-- DATA --
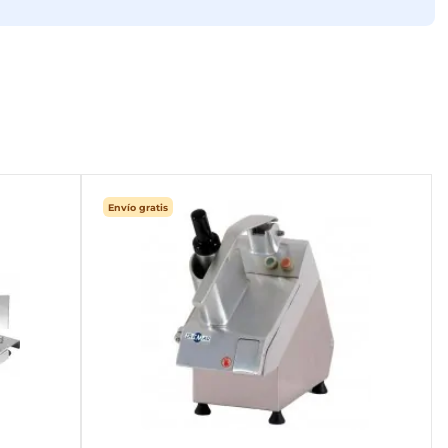
Envío gratis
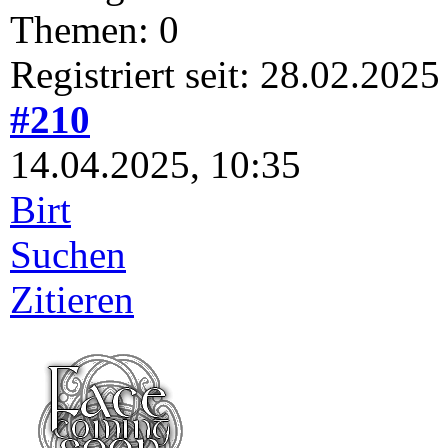
Themen: 0
Registriert seit: 28.02.2025
#210
14.04.2025, 10:35
Birt
Suchen
Zitieren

-- AIM OF THE EXERCISE --
Repeat the records word for word. Any picture in them should be left out.

-- EXERCISE OUTPUT --
Envío gratis
Themen: 0
Registriert seit: 28.02.2025
#210
14.04.2025, 10:35
Birt
Suchen
Zitieren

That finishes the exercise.